### Records provided
- - - -

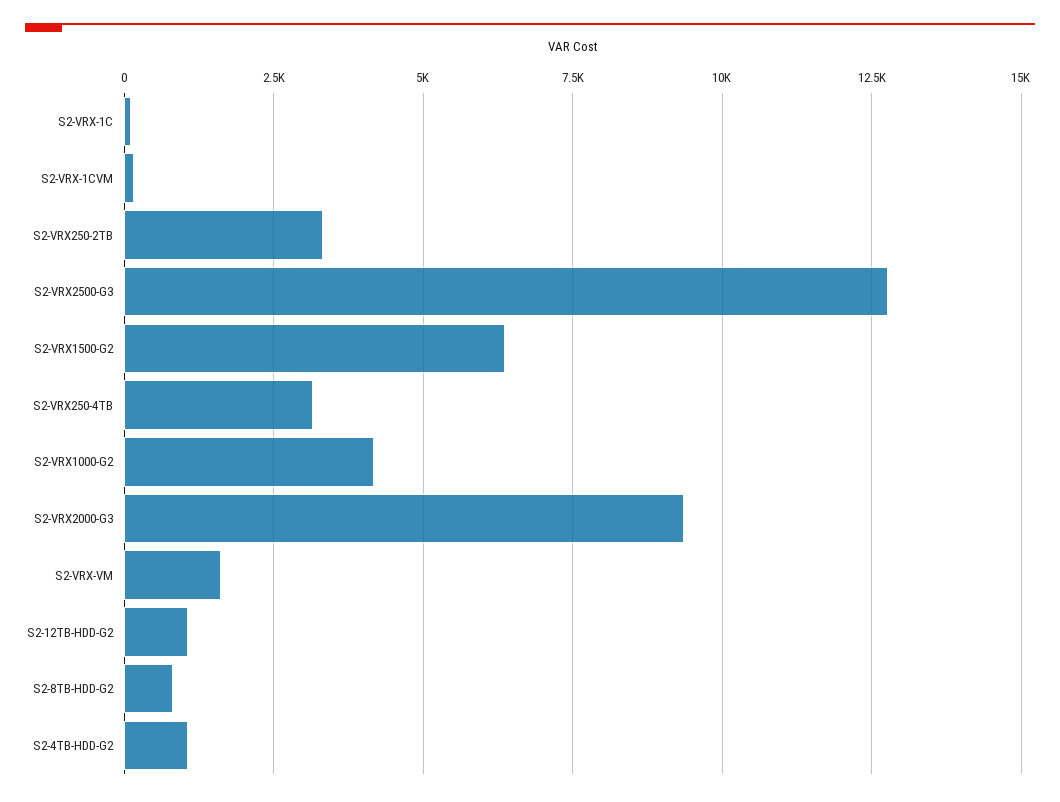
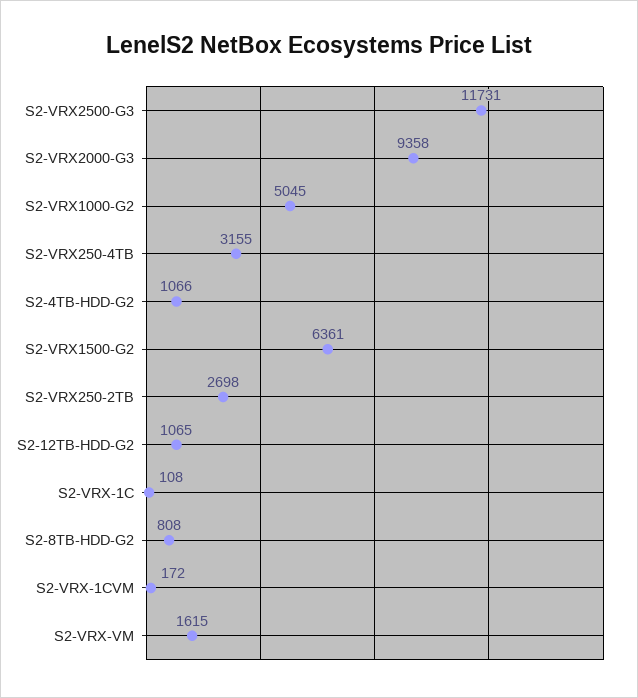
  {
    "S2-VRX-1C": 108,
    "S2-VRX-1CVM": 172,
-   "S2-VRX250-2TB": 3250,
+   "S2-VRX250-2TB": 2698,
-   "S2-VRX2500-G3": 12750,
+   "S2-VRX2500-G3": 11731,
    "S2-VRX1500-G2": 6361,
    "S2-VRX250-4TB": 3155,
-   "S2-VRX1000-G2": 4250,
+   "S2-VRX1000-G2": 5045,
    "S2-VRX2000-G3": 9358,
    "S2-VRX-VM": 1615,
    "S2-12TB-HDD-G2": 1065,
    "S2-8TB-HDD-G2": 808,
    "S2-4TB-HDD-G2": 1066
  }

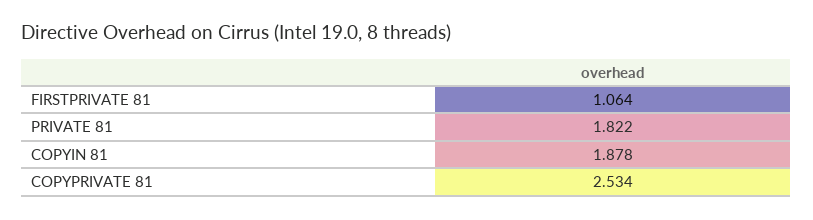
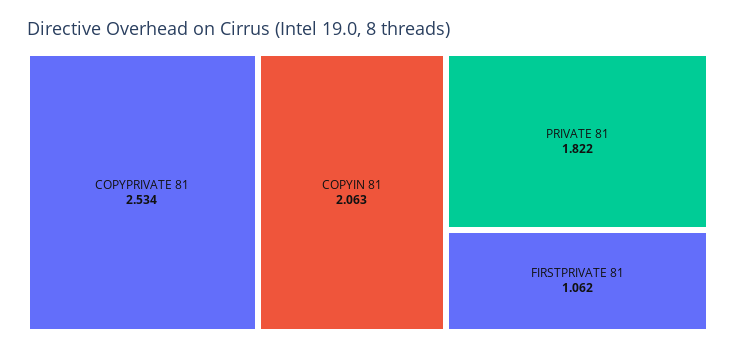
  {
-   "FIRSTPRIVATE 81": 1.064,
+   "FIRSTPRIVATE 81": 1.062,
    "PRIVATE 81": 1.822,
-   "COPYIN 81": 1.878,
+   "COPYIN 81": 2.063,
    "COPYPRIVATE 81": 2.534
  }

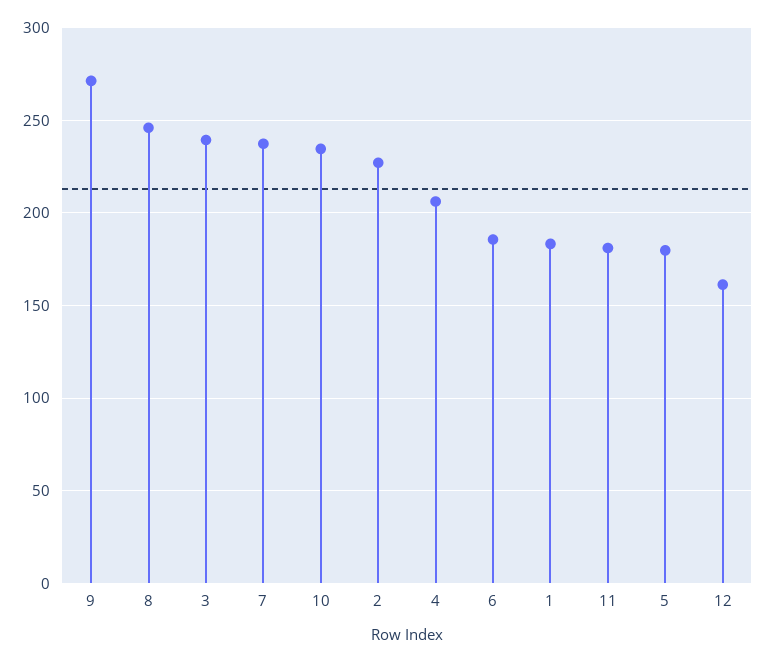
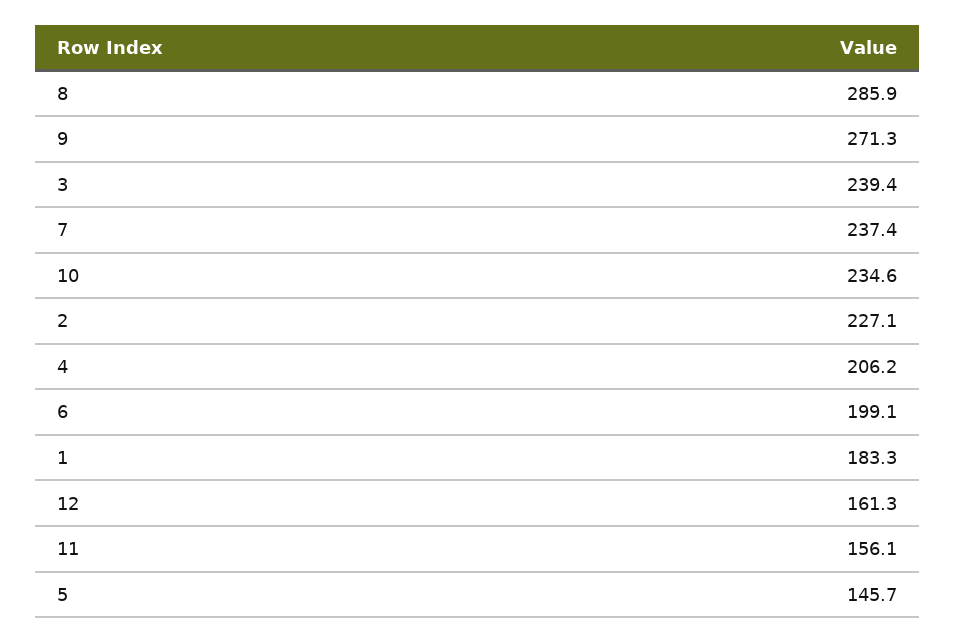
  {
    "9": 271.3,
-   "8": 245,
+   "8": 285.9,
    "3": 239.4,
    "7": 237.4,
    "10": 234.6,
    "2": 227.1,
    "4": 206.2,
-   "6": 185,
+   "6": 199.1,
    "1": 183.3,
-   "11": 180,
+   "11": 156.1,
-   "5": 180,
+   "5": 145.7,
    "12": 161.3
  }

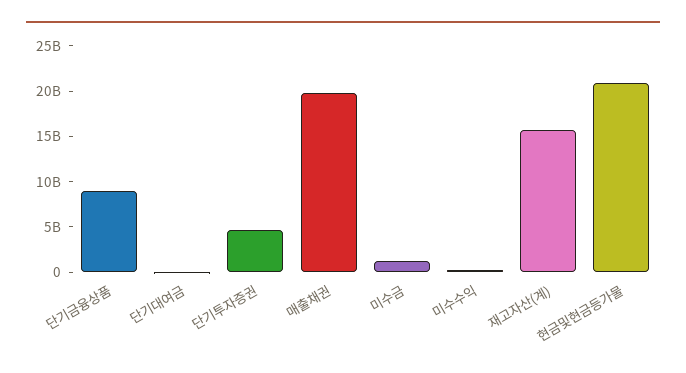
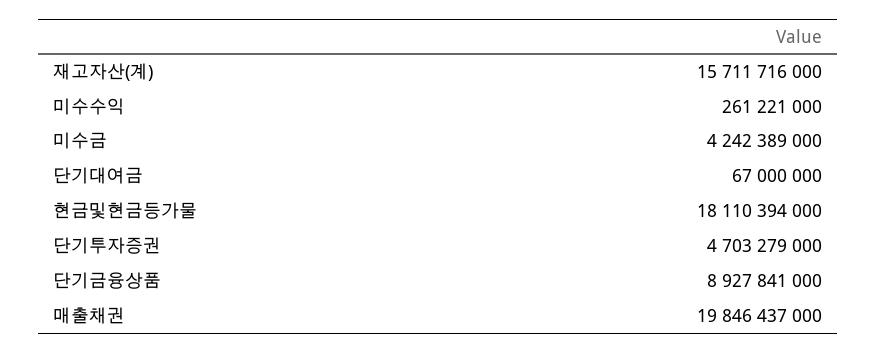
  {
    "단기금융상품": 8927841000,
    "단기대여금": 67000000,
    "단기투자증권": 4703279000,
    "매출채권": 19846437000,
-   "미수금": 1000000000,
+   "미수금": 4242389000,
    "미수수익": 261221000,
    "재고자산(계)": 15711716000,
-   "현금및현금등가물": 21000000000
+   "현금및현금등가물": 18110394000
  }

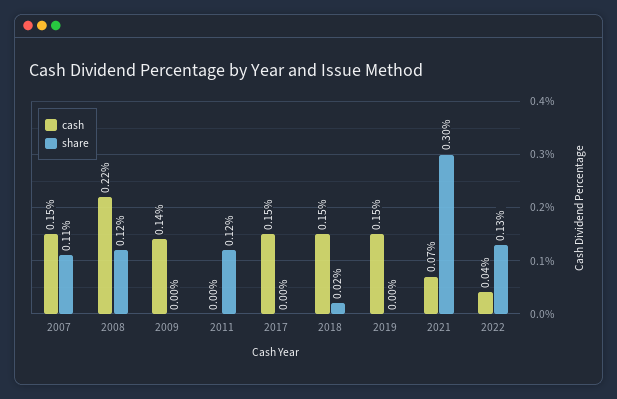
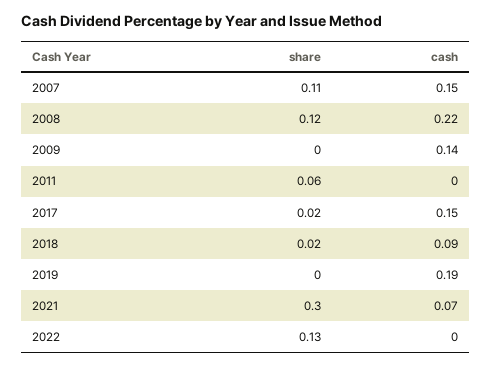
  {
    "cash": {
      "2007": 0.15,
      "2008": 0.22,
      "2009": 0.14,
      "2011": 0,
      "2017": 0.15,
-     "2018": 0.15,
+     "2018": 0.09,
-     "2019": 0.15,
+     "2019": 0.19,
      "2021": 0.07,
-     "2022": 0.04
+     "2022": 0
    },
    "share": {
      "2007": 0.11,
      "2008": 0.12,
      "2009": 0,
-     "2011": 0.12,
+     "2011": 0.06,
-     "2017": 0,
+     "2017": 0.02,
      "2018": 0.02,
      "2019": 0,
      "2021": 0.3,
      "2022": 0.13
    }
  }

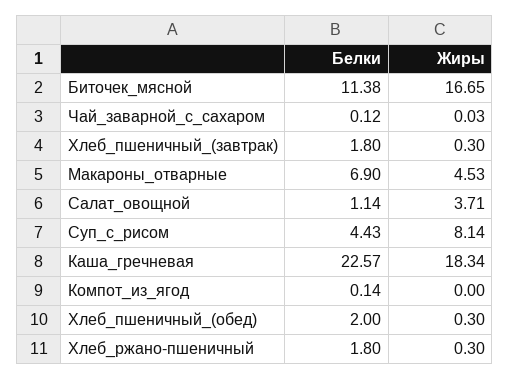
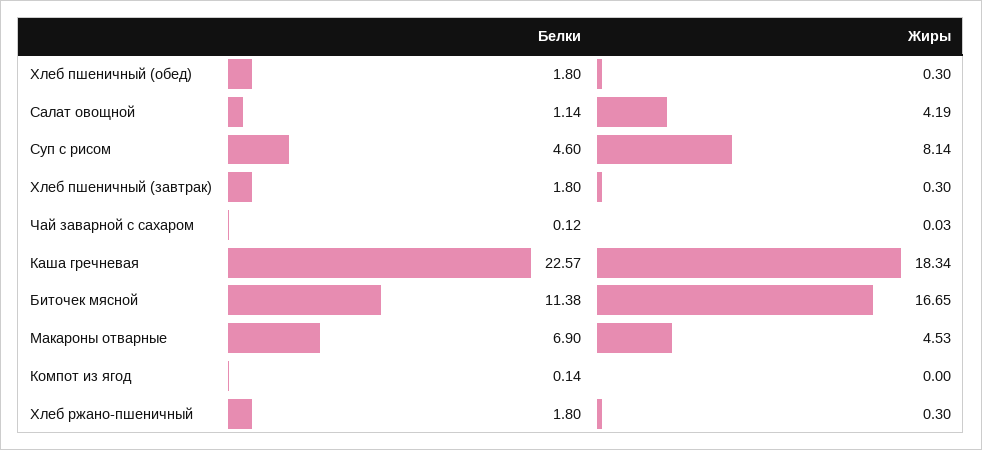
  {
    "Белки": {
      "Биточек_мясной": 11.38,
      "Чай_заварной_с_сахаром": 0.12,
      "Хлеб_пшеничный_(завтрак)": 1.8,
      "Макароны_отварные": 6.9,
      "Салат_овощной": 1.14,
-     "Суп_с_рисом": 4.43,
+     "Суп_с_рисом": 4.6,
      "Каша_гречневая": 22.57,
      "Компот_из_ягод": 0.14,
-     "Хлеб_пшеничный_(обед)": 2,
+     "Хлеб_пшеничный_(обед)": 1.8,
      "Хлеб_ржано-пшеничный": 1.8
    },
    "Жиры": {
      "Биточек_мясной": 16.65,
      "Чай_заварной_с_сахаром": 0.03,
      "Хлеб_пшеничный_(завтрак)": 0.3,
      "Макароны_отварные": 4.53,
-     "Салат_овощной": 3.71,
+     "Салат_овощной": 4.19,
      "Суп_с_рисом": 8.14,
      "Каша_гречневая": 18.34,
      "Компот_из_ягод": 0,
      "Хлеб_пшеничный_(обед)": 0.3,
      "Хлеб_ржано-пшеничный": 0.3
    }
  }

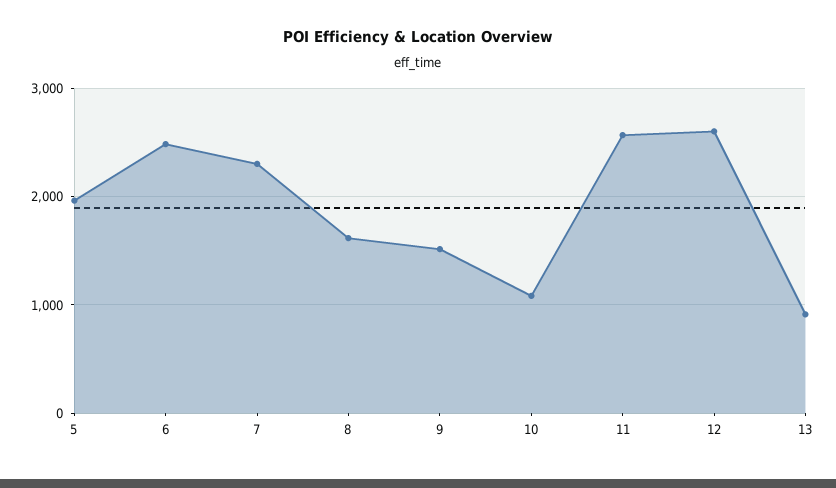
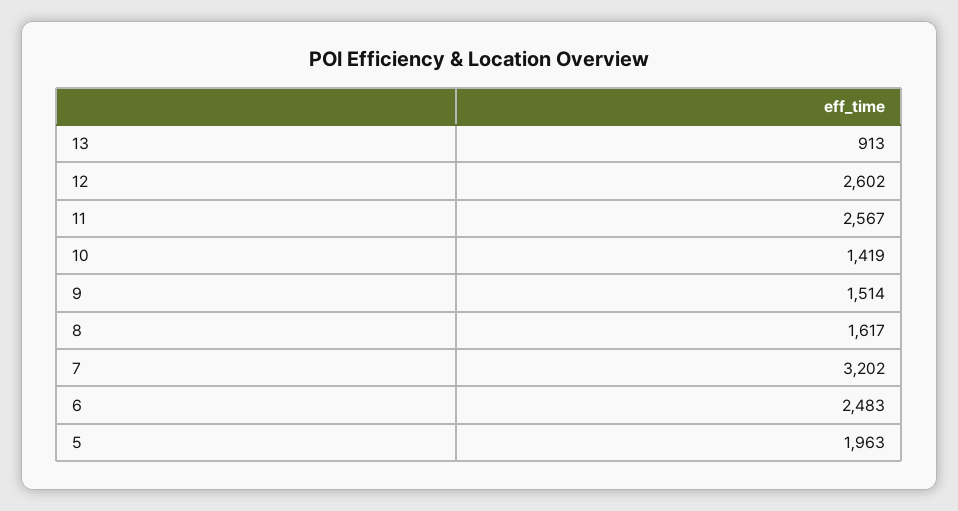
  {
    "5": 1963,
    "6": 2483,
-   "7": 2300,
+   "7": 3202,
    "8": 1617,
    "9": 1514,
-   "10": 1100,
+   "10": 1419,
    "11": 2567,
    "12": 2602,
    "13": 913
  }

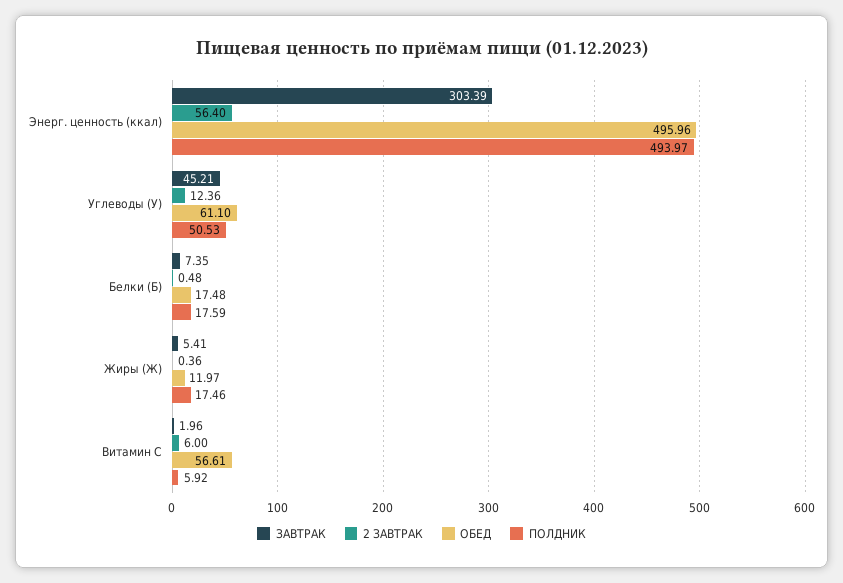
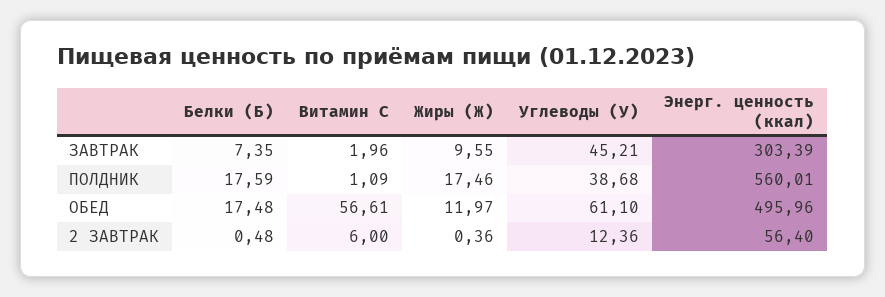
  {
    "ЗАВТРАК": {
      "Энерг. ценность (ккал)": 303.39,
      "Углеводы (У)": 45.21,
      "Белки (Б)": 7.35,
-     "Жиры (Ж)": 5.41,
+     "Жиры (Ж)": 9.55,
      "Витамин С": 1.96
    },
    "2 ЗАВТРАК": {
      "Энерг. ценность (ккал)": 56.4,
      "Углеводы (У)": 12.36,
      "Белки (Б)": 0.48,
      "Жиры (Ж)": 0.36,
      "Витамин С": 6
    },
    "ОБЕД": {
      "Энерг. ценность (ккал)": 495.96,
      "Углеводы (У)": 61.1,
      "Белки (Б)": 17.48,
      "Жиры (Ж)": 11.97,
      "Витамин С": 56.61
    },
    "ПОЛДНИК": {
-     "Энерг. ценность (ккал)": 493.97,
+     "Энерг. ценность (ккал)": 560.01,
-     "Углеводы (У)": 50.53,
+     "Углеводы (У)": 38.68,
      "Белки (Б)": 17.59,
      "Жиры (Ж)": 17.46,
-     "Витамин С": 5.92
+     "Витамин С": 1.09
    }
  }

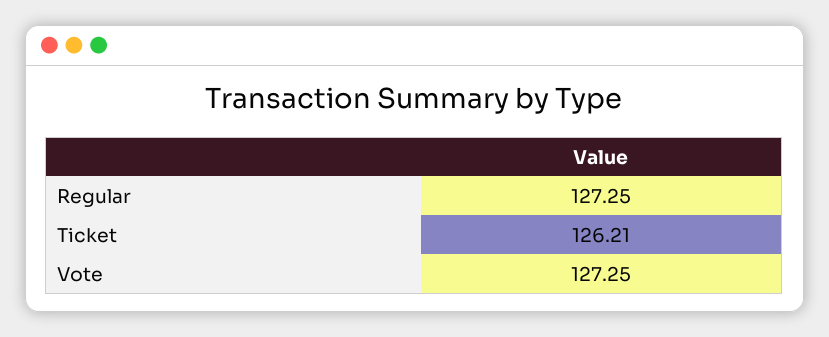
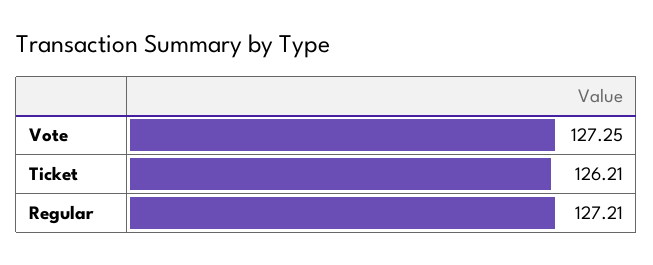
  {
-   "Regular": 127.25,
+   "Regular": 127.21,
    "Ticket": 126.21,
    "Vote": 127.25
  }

- - - -

### Job
Output the records exactly. Drop the images.

### Output for this exercise
  {
    "S2-VRX-1C": 108,
    "S2-VRX-1CVM": 172,
-   "S2-VRX250-2TB": 3250,
+   "S2-VRX250-2TB": 2698,
-   "S2-VRX2500-G3": 12750,
+   "S2-VRX2500-G3": 11731,
    "S2-VRX1500-G2": 6361,
    "S2-VRX250-4TB": 3155,
-   "S2-VRX1000-G2": 4250,
+   "S2-VRX1000-G2": 5045,
    "S2-VRX2000-G3": 9358,
    "S2-VRX-VM": 1615,
    "S2-12TB-HDD-G2": 1065,
    "S2-8TB-HDD-G2": 808,
    "S2-4TB-HDD-G2": 1066
  }

  {
-   "FIRSTPRIVATE 81": 1.064,
+   "FIRSTPRIVATE 81": 1.062,
    "PRIVATE 81": 1.822,
-   "COPYIN 81": 1.878,
+   "COPYIN 81": 2.063,
    "COPYPRIVATE 81": 2.534
  }

  {
    "9": 271.3,
-   "8": 245,
+   "8": 285.9,
    "3": 239.4,
    "7": 237.4,
    "10": 234.6,
    "2": 227.1,
    "4": 206.2,
-   "6": 185,
+   "6": 199.1,
    "1": 183.3,
-   "11": 180,
+   "11": 156.1,
-   "5": 180,
+   "5": 145.7,
    "12": 161.3
  }

  {
    "단기금융상품": 8927841000,
    "단기대여금": 67000000,
    "단기투자증권": 4703279000,
    "매출채권": 19846437000,
-   "미수금": 1000000000,
+   "미수금": 4242389000,
    "미수수익": 261221000,
    "재고자산(계)": 15711716000,
-   "현금및현금등가물": 21000000000
+   "현금및현금등가물": 18110394000
  }

  {
    "cash": {
      "2007": 0.15,
      "2008": 0.22,
      "2009": 0.14,
      "2011": 0,
      "2017": 0.15,
-     "2018": 0.15,
+     "2018": 0.09,
-     "2019": 0.15,
+     "2019": 0.19,
      "2021": 0.07,
-     "2022": 0.04
+     "2022": 0
    },
    "share": {
      "2007": 0.11,
      "2008": 0.12,
      "2009": 0,
-     "2011": 0.12,
+     "2011": 0.06,
-     "2017": 0,
+     "2017": 0.02,
      "2018": 0.02,
      "2019": 0,
      "2021": 0.3,
      "2022": 0.13
    }
  }

  {
    "Белки": {
      "Биточек_мясной": 11.38,
      "Чай_заварной_с_сахаром": 0.12,
      "Хлеб_пшеничный_(завтрак)": 1.8,
      "Макароны_отварные": 6.9,
      "Салат_овощной": 1.14,
-     "Суп_с_рисом": 4.43,
+     "Суп_с_рисом": 4.6,
      "Каша_гречневая": 22.57,
      "Компот_из_ягод": 0.14,
-     "Хлеб_пшеничный_(обед)": 2,
+     "Хлеб_пшеничный_(обед)": 1.8,
      "Хлеб_ржано-пшеничный": 1.8
    },
    "Жиры": {
      "Биточек_мясной": 16.65,
      "Чай_заварной_с_сахаром": 0.03,
      "Хлеб_пшеничный_(завтрак)": 0.3,
      "Макароны_отварные": 4.53,
-     "Салат_овощной": 3.71,
+     "Салат_овощной": 4.19,
      "Суп_с_рисом": 8.14,
      "Каша_гречневая": 18.34,
      "Компот_из_ягод": 0,
      "Хлеб_пшеничный_(обед)": 0.3,
      "Хлеб_ржано-пшеничный": 0.3
    }
  }

  {
    "5": 1963,
    "6": 2483,
-   "7": 2300,
+   "7": 3202,
    "8": 1617,
    "9": 1514,
-   "10": 1100,
+   "10": 1419,
    "11": 2567,
    "12": 2602,
    "13": 913
  }

  {
    "ЗАВТРАК": {
      "Энерг. ценность (ккал)": 303.39,
      "Углеводы (У)": 45.21,
      "Белки (Б)": 7.35,
-     "Жиры (Ж)": 5.41,
+     "Жиры (Ж)": 9.55,
      "Витамин С": 1.96
    },
    "2 ЗАВТРАК": {
      "Энерг. ценность (ккал)": 56.4,
      "Углеводы (У)": 12.36,
      "Белки (Б)": 0.48,
      "Жиры (Ж)": 0.36,
      "Витамин С": 6
    },
    "ОБЕД": {
      "Энерг. ценность (ккал)": 495.96,
      "Углеводы (У)": 61.1,
      "Белки (Б)": 17.48,
      "Жиры (Ж)": 11.97,
      "Витамин С": 56.61
    },
    "ПОЛДНИК": {
-     "Энерг. ценность (ккал)": 493.97,
+     "Энерг. ценность (ккал)": 560.01,
-     "Углеводы (У)": 50.53,
+     "Углеводы (У)": 38.68,
      "Белки (Б)": 17.59,
      "Жиры (Ж)": 17.46,
-     "Витамин С": 5.92
+     "Витамин С": 1.09
    }
  }

  {
-   "Regular": 127.25,
+   "Regular": 127.21,
    "Ticket": 126.21,
    "Vote": 127.25
  }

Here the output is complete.